Vragen van de leden Gesthuizen en Van Bommel (beiden SP) aan de ministers van Buitenlandse
Zaken en van Veiligheid en Justitie over de aanschaf van 500 Google Apps-accounts
door het ministerie van Buitenlandse Zaken (ingezonden 11 november 2011).
Antwoord van minister Rosenthal (Buitenlandse Zaken), mede namens de minister van
Veiligheid en Justitie (ontvangen 19 maart 2012).
Vraag 1
Klopt het bericht dat het ministerie van Buitenlandse Zaken, zonder pilot, 500 Google
Apps-accounts aanschaft om mailcommunicatie in geval van calamiteiten te garanderen,
zoals vermeld staat in het artikel «Buitenlandse Zaken kiest Gmail als terugvaloptie»?1
Vraag 2
Welke ministeries maken er ook gebruik van Google Apps-accounts? Wat zijn de ervaringen
van deze ministeries?
Antwoord 2
Momenteel maakt geen ander ministerie gebruik van Google Apps-accounts.
Vraag 3
Welke overwegingen heeft u doen besluiten om te kiezen voor dit specifieke systeem?

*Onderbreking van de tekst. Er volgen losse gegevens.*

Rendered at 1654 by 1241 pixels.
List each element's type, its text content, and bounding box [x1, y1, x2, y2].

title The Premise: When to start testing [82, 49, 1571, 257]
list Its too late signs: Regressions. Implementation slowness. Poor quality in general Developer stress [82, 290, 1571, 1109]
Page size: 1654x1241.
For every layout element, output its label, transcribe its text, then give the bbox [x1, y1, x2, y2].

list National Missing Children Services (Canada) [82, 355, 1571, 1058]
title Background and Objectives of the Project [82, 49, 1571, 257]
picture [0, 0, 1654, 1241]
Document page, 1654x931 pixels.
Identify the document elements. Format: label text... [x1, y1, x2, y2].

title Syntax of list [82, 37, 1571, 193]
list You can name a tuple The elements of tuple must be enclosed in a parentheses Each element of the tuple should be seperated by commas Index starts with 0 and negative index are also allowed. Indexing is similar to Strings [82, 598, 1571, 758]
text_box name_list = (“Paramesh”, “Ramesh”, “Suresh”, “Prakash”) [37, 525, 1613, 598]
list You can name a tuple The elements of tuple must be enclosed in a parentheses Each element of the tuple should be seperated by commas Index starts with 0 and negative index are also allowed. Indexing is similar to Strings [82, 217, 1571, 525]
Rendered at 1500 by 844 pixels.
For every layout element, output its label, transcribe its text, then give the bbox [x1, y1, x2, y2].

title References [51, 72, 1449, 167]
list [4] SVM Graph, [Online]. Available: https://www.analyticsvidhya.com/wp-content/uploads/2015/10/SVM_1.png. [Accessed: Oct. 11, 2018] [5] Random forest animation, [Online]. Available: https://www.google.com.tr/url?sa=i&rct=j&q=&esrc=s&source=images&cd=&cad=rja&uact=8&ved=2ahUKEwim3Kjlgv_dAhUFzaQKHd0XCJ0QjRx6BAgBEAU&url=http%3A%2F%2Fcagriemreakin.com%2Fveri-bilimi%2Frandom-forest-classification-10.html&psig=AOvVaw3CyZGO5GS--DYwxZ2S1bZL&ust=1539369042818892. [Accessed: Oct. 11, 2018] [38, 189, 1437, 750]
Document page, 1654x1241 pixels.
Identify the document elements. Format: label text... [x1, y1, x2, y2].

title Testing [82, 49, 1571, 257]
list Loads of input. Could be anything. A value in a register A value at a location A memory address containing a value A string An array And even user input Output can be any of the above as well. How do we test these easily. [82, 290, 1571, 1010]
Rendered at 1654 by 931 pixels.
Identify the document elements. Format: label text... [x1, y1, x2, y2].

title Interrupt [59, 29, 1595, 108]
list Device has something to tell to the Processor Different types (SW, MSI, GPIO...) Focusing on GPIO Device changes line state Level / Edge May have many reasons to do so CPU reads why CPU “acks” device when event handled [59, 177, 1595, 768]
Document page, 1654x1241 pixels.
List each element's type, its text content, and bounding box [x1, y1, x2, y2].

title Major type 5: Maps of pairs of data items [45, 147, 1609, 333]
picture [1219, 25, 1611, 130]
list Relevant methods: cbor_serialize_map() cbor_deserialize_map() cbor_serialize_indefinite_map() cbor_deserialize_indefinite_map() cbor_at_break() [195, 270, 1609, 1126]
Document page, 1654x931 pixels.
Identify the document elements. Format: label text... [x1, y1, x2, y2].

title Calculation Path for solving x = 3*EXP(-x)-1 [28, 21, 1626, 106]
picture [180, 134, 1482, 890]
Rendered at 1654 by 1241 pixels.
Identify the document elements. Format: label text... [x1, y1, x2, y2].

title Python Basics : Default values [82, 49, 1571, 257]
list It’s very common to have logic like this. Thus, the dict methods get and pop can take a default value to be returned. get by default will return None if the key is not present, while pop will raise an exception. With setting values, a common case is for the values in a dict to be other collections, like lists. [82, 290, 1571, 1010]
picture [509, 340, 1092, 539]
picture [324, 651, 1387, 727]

Kunt u uw antwoord toelichten?
Antwoord 3
Indien calamiteiten zich voordoen dient in elk geval de normale, niet-gerubriceerde,
e-mailcommunicatie van Buitenlandse Zaken met de Nederlandse vertegenwoordigingen
in het buitenland door te kunnen gaan. Als back-up systeem is daarvoor indertijd Google
Apps gekozen, omdat deze door Google geleverde dienst op Open Standaarden is gebaseerd,
relatief goedkoop is, wereldwijd een hoge toegankelijkheid, beschikbaarheid en capaciteit
garandeert en een minimale beheerlast vraagt van de ICT-organisatie.
Vraag 4
Welke alternatieve systemen heeft u nog meer onderzocht? Op welke grond zijn deze
systemen minder goed bevonden dan het Google Apps-accounts systeem? Kunt u uw antwoord
toelichten?
Antwoord 4
In 2009 waren er geen prijstechnisch verantwoorde Europese e-mail clouddiensten met
wereldwijde dekking en zakelijke beschikbaarheidsgaranties.
Vraag 5
Bent u bekend met de risico’s voor de privacy en veiligheid bij het gebruik van clouddiensten
zoals eerder zijn gemeld door de AIVD?2 Zo ja, welke stappen gaat u ondernemen om de privacy en veiligheid te waarborgen?
Antwoord 5
Ja. Conform vigerende regels voor het verwerken van privacygevoelige en andere vertrouwelijke
informatie, mogen gebruikers geen privacygevoelige of andere vertrouwelijke informatie
delen via Google Apps-accounts.
Vraag 6
Kunt u garanderen dat ondanks het rapport van de AIVD, waarin zij beschrijft dat het
gebruik van clouddiensten (zoals die van Google) eenvoudig toegankelijk zijn voor
buitenlandse geheime diensten en opsporingsinstanties, het gebruik van Google Apps-accounts
geen risico vormt voor de privacy en veiligheid van mensen?
Antwoord 6
Ja, zie het antwoord op vraag 5.
Voor de mate van garantie voor beveiliging van clouddiensten verwijs ik tevens naar
de beantwoording van de Kamervragen 2011Z151833 gesteld door lid Gesthuizen (SP), 2011Z151244 gesteld door lid Schouw (D66) en 2011Z152415 gesteld door lid Elissen (PVV) door de minister van Veiligheid en Justitie.
Vraag 7
Klopt het bericht dat er ook Nederlandse ambassades gebruik maken van Google Apps-accounts?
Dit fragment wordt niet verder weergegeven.